If using DVGeometryMulti, the components to which the point set associated with this constraint should be added. If None, the point set is added to all components.

evalFunctions(funcs, includeLinear=False, config=None)[source]

Evaluate all the ‘functions’ that this object has. Of course, these functions are usually just the desired constraint values. These values will be set directly into the funcs dictionary.

Parameters
funcsdict

Dictionary into which the function values are placed.

includeLeTebool

Flag to include Leading/Trailing edge constraints. Normally this can be false since pyOptSparse does not need linear constraints to be returned.

evalFunctionsSens(funcsSens, includeLinear=False, config=None)[source]

Evaluate the derivative of all the ‘functions’ that this object has. These functions are just the constraint values. These values will be set directly in the funcSens dictionary.

Parameters
funcSensdict

Dictionary into which the sensitivities are added.

includeLeTebool

Flag to include Leading/Trailing edge constraints. Normally this can be false since pyOptSparse does not need linear constraints to be returned.

setDVGeo(DVGeo, name='default')[source]

Set the DVGeometry object that will manipulate this object. Note that DVConstraints doesn’t strictly need a DVGeometry object set, but if optimization is desired it is required.

Parameters
dvGeoA DVGeometry object.

Object responsible for manipulating the constraints that this object is responsible for.

Examples

>>> dvCon.setDVGeo(DVGeo)
setDesignVars(dvDict)[source]

Standard routine for setting design variables from a design variable dictionary.

Parameters
dvDictdict

Dictionary of design variables. The keys of the dictionary must correspond to the design variable names. Any additional keys in the dfvdictionary are simply ignored.

setSurface(surf, name='default', addToDVGeo=False, DVGeoName='default', surfFormat='point-vector')[source]

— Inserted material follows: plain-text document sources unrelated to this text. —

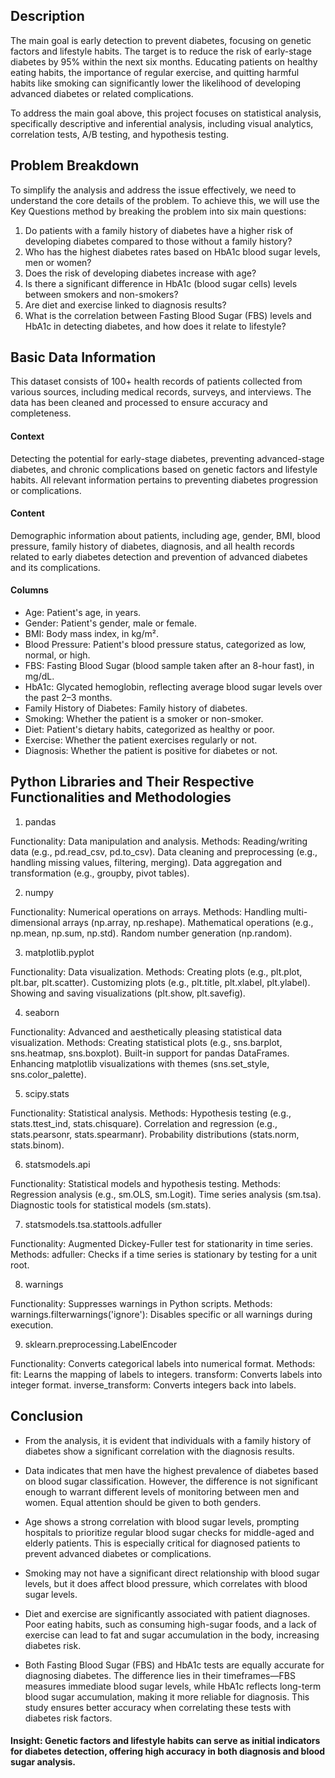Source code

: ## Description
The main goal is early detection to prevent diabetes, focusing on genetic factors and lifestyle habits. The target is to reduce the risk of early-stage diabetes by 95% within the next six months. Educating patients on healthy eating habits, the importance of regular exercise, and quitting harmful habits like smoking can significantly lower the likelihood of developing advanced diabetes or related complications.

To address the main goal above, this project focuses on statistical analysis, specifically descriptive and inferential analysis, including visual analytics, correlation tests, A/B testing, and hypothesis testing.

## Problem Breakdown

To simplify the analysis and address the issue effectively, we need to understand the core details of the problem. To achieve this, we will use the Key Questions method by breaking the problem into six main questions:

1. Do patients with a family history of diabetes have a higher risk of developing diabetes compared to those without a family history?
2. Who has the highest diabetes rates based on HbA1c blood sugar levels, men or women?
3. Does the risk of developing diabetes increase with age?
4. Is there a significant difference in HbA1c (blood sugar cells) levels between smokers and non-smokers?
5. Are diet and exercise linked to diagnosis results?
6. What is the correlation between Fasting Blood Sugar (FBS) levels and HbA1c in detecting diabetes, and how does it relate to lifestyle?

## Basic Data Information

This dataset consists of 100+ health records of patients collected from various sources, including medical records, surveys, and interviews. The data has been cleaned and processed to ensure accuracy and completeness.

#### Context
Detecting the potential for early-stage diabetes, preventing advanced-stage diabetes, and chronic complications based on genetic factors and lifestyle habits. All relevant information pertains to preventing diabetes progression or complications.

#### Content
Demographic information about patients, including age, gender, BMI, blood pressure, family history of diabetes, diagnosis, and all health records related to early diabetes detection and prevention of advanced diabetes and its complications.

#### Columns

-  Age: Patient's age, in years.
-  Gender: Patient's gender, male or female.
-  BMI: Body mass index, in kg/m².
-  Blood Pressure: Patient's blood pressure status, categorized as low, normal, or high.
-  FBS: Fasting Blood Sugar (blood sample taken after an 8-hour fast), in mg/dL.
-  HbA1c: Glycated hemoglobin, reflecting average blood sugar levels over the past 2–3 months.
-  Family History of Diabetes: Family history of diabetes.
-  Smoking: Whether the patient is a smoker or non-smoker.
-  Diet: Patient's dietary habits, categorized as healthy or poor.
-  Exercise: Whether the patient exercises regularly or not.
-  Diagnosis: Whether the patient is positive for diabetes or not.
 
## Python Libraries and Their Respective Functionalities and Methodologies
 
1. pandas
   
Functionality: Data manipulation and analysis.
Methods:
Reading/writing data (e.g., pd.read_csv, pd.to_csv).
Data cleaning and preprocessing (e.g., handling missing values, filtering, merging).
Data aggregation and transformation (e.g., groupby, pivot tables).

2. numpy
   
Functionality: Numerical operations on arrays.
Methods:
Handling multi-dimensional arrays (np.array, np.reshape).
Mathematical operations (e.g., np.mean, np.sum, np.std).
Random number generation (np.random).

3. matplotlib.pyplot
   
Functionality: Data visualization.
Methods:
Creating plots (e.g., plt.plot, plt.bar, plt.scatter).
Customizing plots (e.g., plt.title, plt.xlabel, plt.ylabel).
Showing and saving visualizations (plt.show, plt.savefig).

4. seaborn
   
Functionality: Advanced and aesthetically pleasing statistical data visualization.
Methods:
Creating statistical plots (e.g., sns.barplot, sns.heatmap, sns.boxplot).
Built-in support for pandas DataFrames.
Enhancing matplotlib visualizations with themes (sns.set_style, sns.color_palette).

5. scipy.stats
   
Functionality: Statistical analysis.
Methods:
Hypothesis testing (e.g., stats.ttest_ind, stats.chisquare).
Correlation and regression (e.g., stats.pearsonr, stats.spearmanr).
Probability distributions (stats.norm, stats.binom).

6. statsmodels.api
   
Functionality: Statistical models and hypothesis testing.
Methods:
Regression analysis (e.g., sm.OLS, sm.Logit).
Time series analysis (sm.tsa).
Diagnostic tools for statistical models (sm.stats).

7. statsmodels.tsa.stattools.adfuller
   
Functionality: Augmented Dickey-Fuller test for stationarity in time series.
Methods:
adfuller: Checks if a time series is stationary by testing for a unit root.

8. warnings
    
Functionality: Suppresses warnings in Python scripts.
Methods:
warnings.filterwarnings('ignore'): Disables specific or all warnings during execution.

9. sklearn.preprocessing.LabelEncoder
    
Functionality: Converts categorical labels into numerical format.
Methods:
fit: Learns the mapping of labels to integers.
transform: Converts labels into integer format.
inverse_transform: Converts integers back into labels.


## Conclusion

- From the analysis, it is evident that individuals with a family history of diabetes show a significant correlation with the diagnosis results.

- Data indicates that men have the highest prevalence of diabetes based on blood sugar classification. However, the difference is not significant enough to warrant different levels of monitoring between men and women. Equal attention should be given to both genders.

- Age shows a strong correlation with blood sugar levels, prompting hospitals to prioritize regular blood sugar checks for middle-aged and elderly patients. This is especially critical for diagnosed patients to prevent advanced diabetes or complications.

- Smoking may not have a significant direct relationship with blood sugar levels, but it does affect blood pressure, which correlates with blood sugar levels.

- Diet and exercise are significantly associated with patient diagnoses. Poor eating habits, such as consuming high-sugar foods, and a lack of exercise can lead to fat and sugar accumulation in the body, increasing diabetes risk.

- Both Fasting Blood Sugar (FBS) and HbA1c tests are equally accurate for diagnosing diabetes. The difference lies in their timeframes—FBS measures immediate blood sugar levels, while HbA1c reflects long-term blood sugar accumulation, making it more reliable for diagnosis. This study ensures better accuracy when correlating these tests with diabetes risk factors.

#### Insight: Genetic factors and lifestyle habits can serve as initial indicators for diabetes detection, offering high accuracy in both diagnosis and blood sugar analysis.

Set the surface DVConstraints will use to perform projections.

Parameters
surfpyGeo object or list or str

The triangulated surface representation to use for projections. There are a few possible ways of defining a surface. 1) A pyGeo surface object. surfFormat must be “point-vector”. 2) List of [p0, v1, v2] with surfFormat “point-vector”. 3) List of [p0, p1, p2] with surfFormat “point-point”. 4) Path to a PLOT3D surface file. surfFormat must be “point-vector”.

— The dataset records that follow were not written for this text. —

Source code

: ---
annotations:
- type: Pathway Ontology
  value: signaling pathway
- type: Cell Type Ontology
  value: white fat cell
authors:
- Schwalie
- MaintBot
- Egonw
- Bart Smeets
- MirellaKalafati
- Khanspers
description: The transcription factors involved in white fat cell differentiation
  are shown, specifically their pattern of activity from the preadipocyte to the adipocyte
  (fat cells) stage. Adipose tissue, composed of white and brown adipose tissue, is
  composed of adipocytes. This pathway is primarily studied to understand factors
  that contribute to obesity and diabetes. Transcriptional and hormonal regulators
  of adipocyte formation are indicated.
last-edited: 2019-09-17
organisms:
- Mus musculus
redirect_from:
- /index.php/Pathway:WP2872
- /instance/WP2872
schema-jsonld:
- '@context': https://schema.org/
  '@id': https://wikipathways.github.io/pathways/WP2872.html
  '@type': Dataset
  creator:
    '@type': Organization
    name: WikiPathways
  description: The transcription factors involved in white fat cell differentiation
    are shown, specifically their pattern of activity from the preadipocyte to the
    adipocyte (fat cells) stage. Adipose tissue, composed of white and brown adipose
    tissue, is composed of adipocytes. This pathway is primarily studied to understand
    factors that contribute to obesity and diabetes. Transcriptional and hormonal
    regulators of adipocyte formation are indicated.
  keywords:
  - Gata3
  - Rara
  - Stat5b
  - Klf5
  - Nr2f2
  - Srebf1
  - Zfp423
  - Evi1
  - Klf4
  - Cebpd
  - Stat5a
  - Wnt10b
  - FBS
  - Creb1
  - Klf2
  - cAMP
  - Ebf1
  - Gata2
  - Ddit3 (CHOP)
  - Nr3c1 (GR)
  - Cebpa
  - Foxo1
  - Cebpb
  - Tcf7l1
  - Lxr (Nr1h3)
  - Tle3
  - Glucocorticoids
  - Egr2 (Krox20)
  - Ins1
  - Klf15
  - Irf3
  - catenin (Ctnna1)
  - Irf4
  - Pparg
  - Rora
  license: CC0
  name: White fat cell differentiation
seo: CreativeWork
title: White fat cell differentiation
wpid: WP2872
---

Option 2 is the most common, where the list is computed by an AeroSolver like ADflow.

addToDVGeobool

Flag to embed the surface point set in a DVGeo object. If True, DVGeoName must be set appropriately.

namestr

Name associated with the surface. Must be unique. For backward compatibility, the name is ‘default’ by default

DVGeoNamestr

Name of the DVGeo object to set the surface to. You only need to set this if you’re using multiple DVGeo objects for a problem. For backward compatibility, the name is ‘default’ by default

surfFormatstr

The surface format. Either “point-vector” or “point-point”. See surf for details.

Examples

>>> CFDsolver = ADFLOW(comm=comm, options=aeroOptions)
>>> surf = CFDsolver.getTriangulatedMeshSurface()
>>> DVCon.setSurface(surf)
>>> # Or using a pyGeo surface object:
>>> surf = pyGeo('iges',fileName='wing.igs')
>>> DVCon.setSurface(surf)
writeSurfaceSTL(fileName, surfaceName='default', fromDVGeo=None)[source]

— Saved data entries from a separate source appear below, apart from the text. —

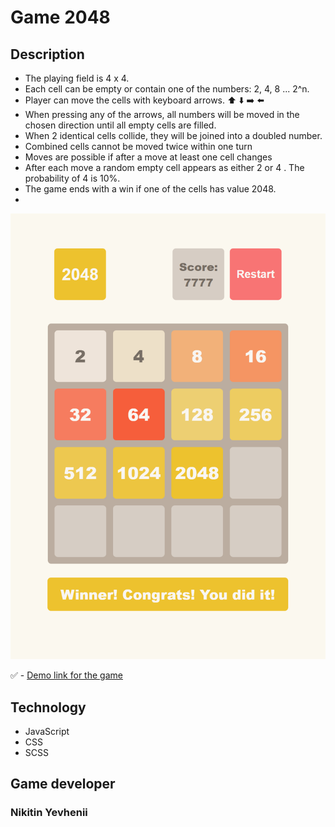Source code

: # Game 2048
## Description

- The playing field is 4 x 4.
- Each cell can be empty or contain one of the numbers: 2, 4, 8 ... 2^n.
- Player can move the cells with keyboard arrows. :arrow_up: :arrow_down: :arrow_right: :arrow_left:
- When pressing any of the arrows, all numbers will be moved in the chosen
    direction until all empty cells are filled.
- When 2 identical cells collide, they will be joined into a doubled number.
- Combined cells cannot be moved twice within one turn
- Moves are possible if after a move at least one cell changes
- After each move a random empty cell appears as either 2 or 4 . The
    probability of 4 is 10%.
- The game ends with a win if one of the cells has value 2048.
-
![Game](./src/images/reference.png)

:white_check_mark: - [Demo link for the game](https://evgenynikitinevgeny.github.io/project_js_game_2048/)

## Technology

- JavaScript
- CSS
- SCSS

## Game developer

### Nikitin Yevhenii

Write the triangulated surface mesh to a .STL file for manipulation and visualization.

Parameters
fileNamestr

File name for stl file. Should have a .stl extension.

surfaceNamestr

Which DVConstraints surface to write to file (default is ‘default’)

fromDVGeostr or None

Name of the DVGeo object to obtain the surface from (default is ‘None’)

writeSurfaceTecplot(fileName, surfaceName='default')[source]

Write the triangulated surface mesh used in the constraint object to a tecplot file for visualization.

Parameters
fileNamestr

File name for tecplot file. Should have a .dat extension.

surfaceNamestr

Which DVConstraints surface to write to file (default is ‘default’)

writeTecplot(fileName)[source]

This function writes a visualization file for constraints. All currently added constraints are written to a tecplot. This is useful for publication purposes as well as determine if the constraints are actually what the user expects them to be.

Parameters
fileNamestr

File name for tecplot file. Should have a .dat extension or a .dat extension will be added automatically.